WHAT THE TASK ASKS. Could you copy the lines below word for word, leaving out the pictures?

Segment Open

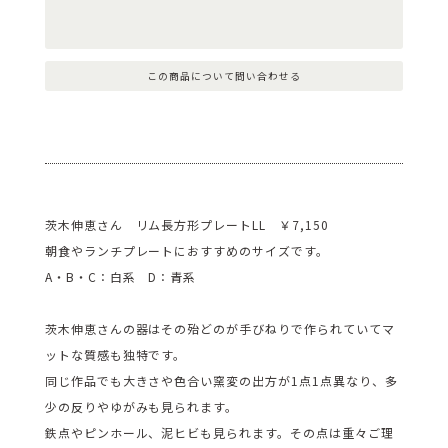
この商品について問い合わせる
茨木伸恵さん リム長方形プレートLL ￥7,150
朝食やランチプレートにおすすめのサイズです。
A・B・C：白系 D：青系
茨木伸恵さんの器はその殆どのが手びねりで作られていてマ
ットな質感も独特です。
同じ作品でも大きさや色合い窯変の出方が1点1点異なり、多
少の反りやゆがみも見られます。
鉄点やピンホール、泥ヒビも見られます。その点は重々ご理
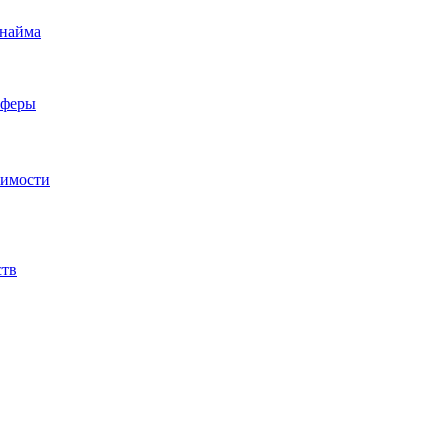
 найма
сферы
жимости
ств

Segment Closed

RESULT OF THIS EXERCISE.
この商品について問い合わせる
茨木伸恵さん リム長方形プレートLL ￥7,150
朝食やランチプレートにおすすめのサイズです。
A・B・C：白系 D：青系
茨木伸恵さんの器はその殆どのが手びねりで作られていてマ
ットな質感も独特です。
同じ作品でも大きさや色合い窯変の出方が1点1点異なり、多
少の反りやゆがみも見られます。
鉄点やピンホール、泥ヒビも見られます。その点は重々ご理
 найма
сферы
жимости
ств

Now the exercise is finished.